Le Maratone Mentana alternano momenti seri a momenti di gioco, il dato reale e lo spazio del sondaggio. Un meccanismo rodato che fa entrare il telespettatore dentro i fatti. «Un risultato di questo tipo – avverte il padrone di casa – è il frutto dell’esperienza, della curiosità e la passione che ho accumulato negli anni. Voi dovete appassionarvi a tutto, coltivare una soggettività forte che vi farà toccare temi diversi con toni diversi: parlare degli asparagi e dell’immortalità dell’anima, della Juventus e dei furti! Non dovete essere tuttologi, ma la specializzazione verrà più avanti».

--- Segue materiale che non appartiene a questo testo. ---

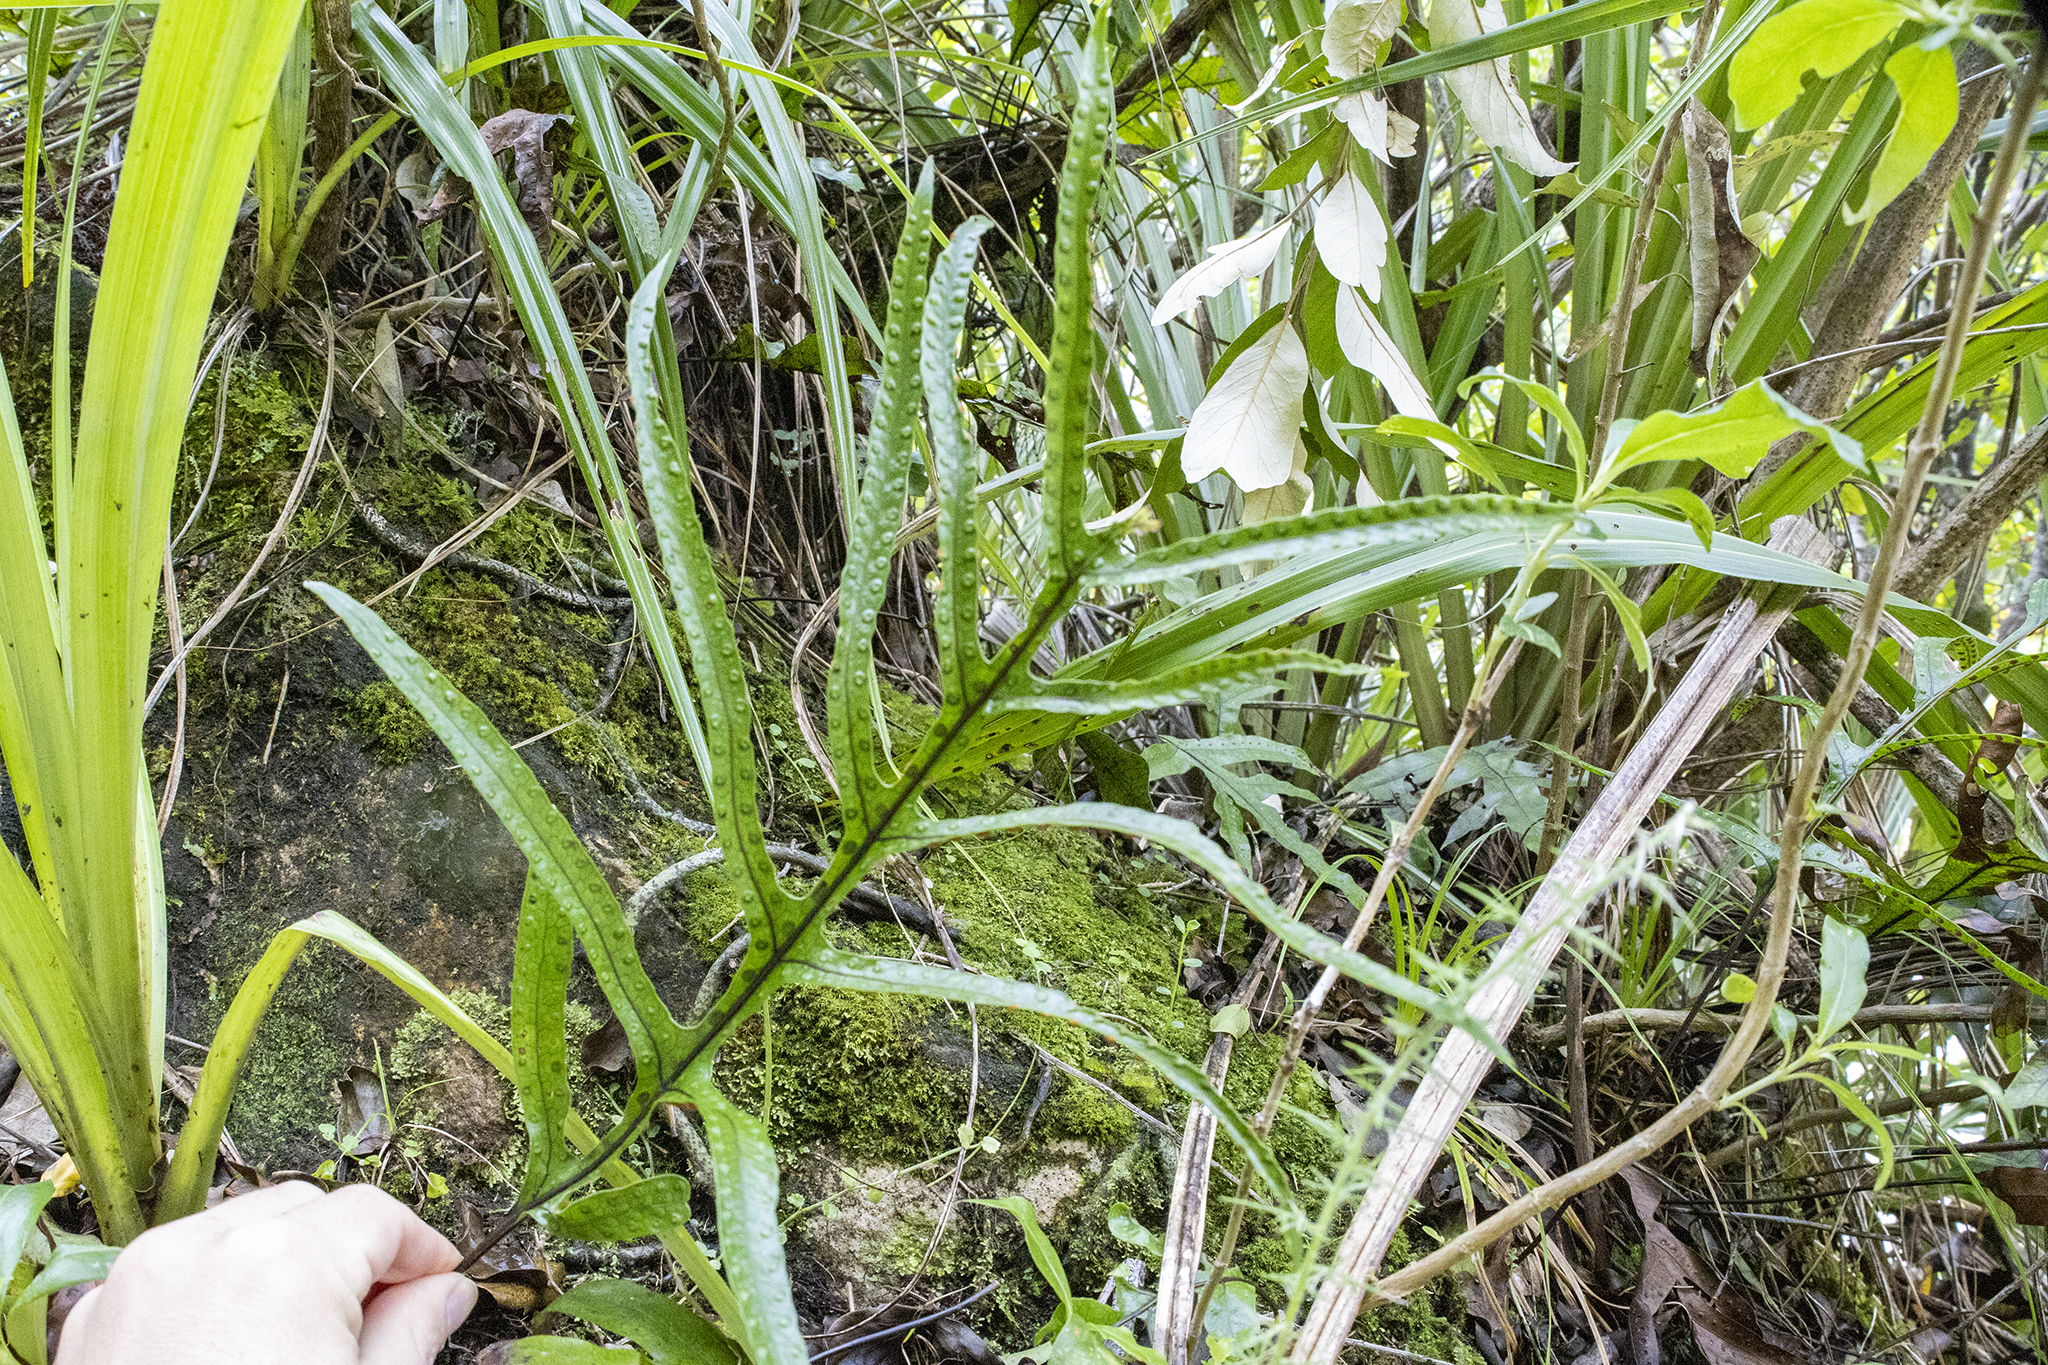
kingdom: Plantae
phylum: Tracheophyta
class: Polypodiopsida
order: Polypodiales
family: Polypodiaceae
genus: Lecanopteris
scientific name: Lecanopteris pustulata
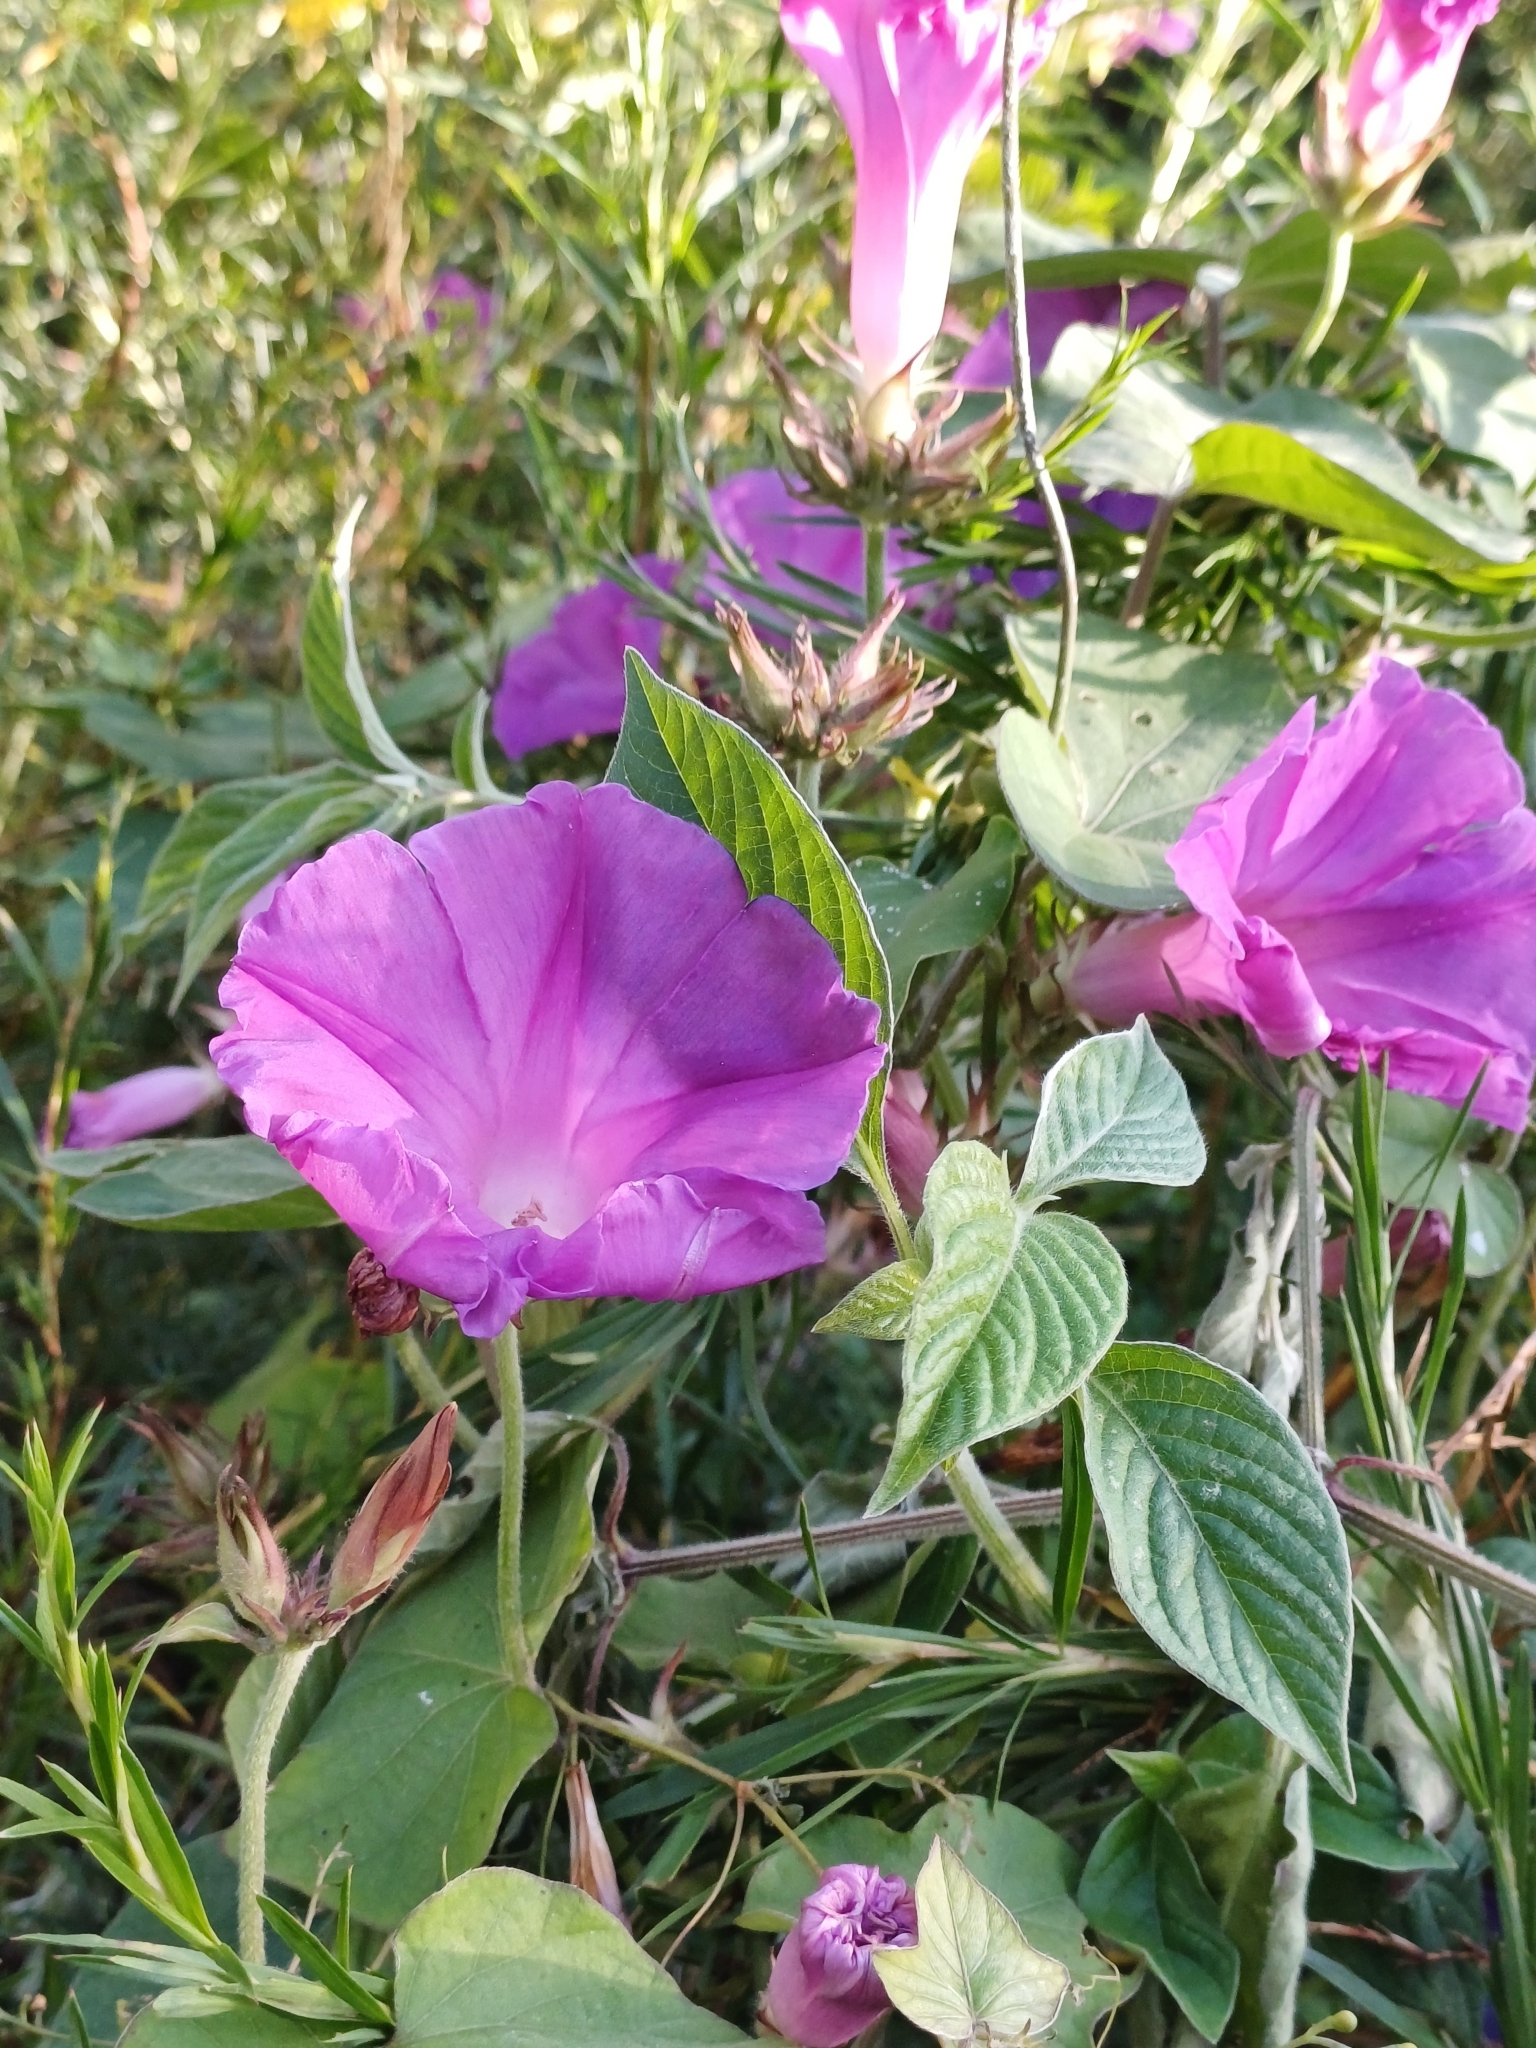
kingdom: Plantae
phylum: Tracheophyta
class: Magnoliopsida
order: Solanales
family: Convolvulaceae
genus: Ipomoea
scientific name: Ipomoea indica
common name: Blue dawnflower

Mentana richiama i cambiamenti che stanno segnando il giornalismo, a partire dall’avvento del digitale: l’abbassamento della soglia di attenzione favorito dai social e una fruizione delle news sempre più da mobile. «Oggi i siti dei grandi giornali hanno 20-30 persone che si occupano di tutto, e anche così non arrivano a una copertura completa. Dobbiamo adattarci ai ritmi imposti da chi ci segue e coniugarli con la qualità: spiegare gli eventi senza snobismi, senza cadere nel gossip ma raccontando il mondo per come è; la commedia umana nelle sue varie forme, dal talento di Sinner alla morte del principe Filippo».
I nuovi giornalisti sono multitasking o non sono. Una lezione che il direttore del Tg La7 ha trasmesso ai redattori di Open, il giornale online che ha lanciato due anni fa: «Un prodotto fatto da giovani giornalisti per avvicinare i giovani lettori al piacere e al dovere di informarsi. Come traffico va bene e con la pubblicità guadagna, ma vedremo se saprà camminare sulle proprie gambe. L’ho fondato con i miei soldi ma non lo dirigo io e non è a me che deve piacere. Per me la missione è compiuta: avevo un debito di coscienza con le nuove generazioni e credo di averlo saldato».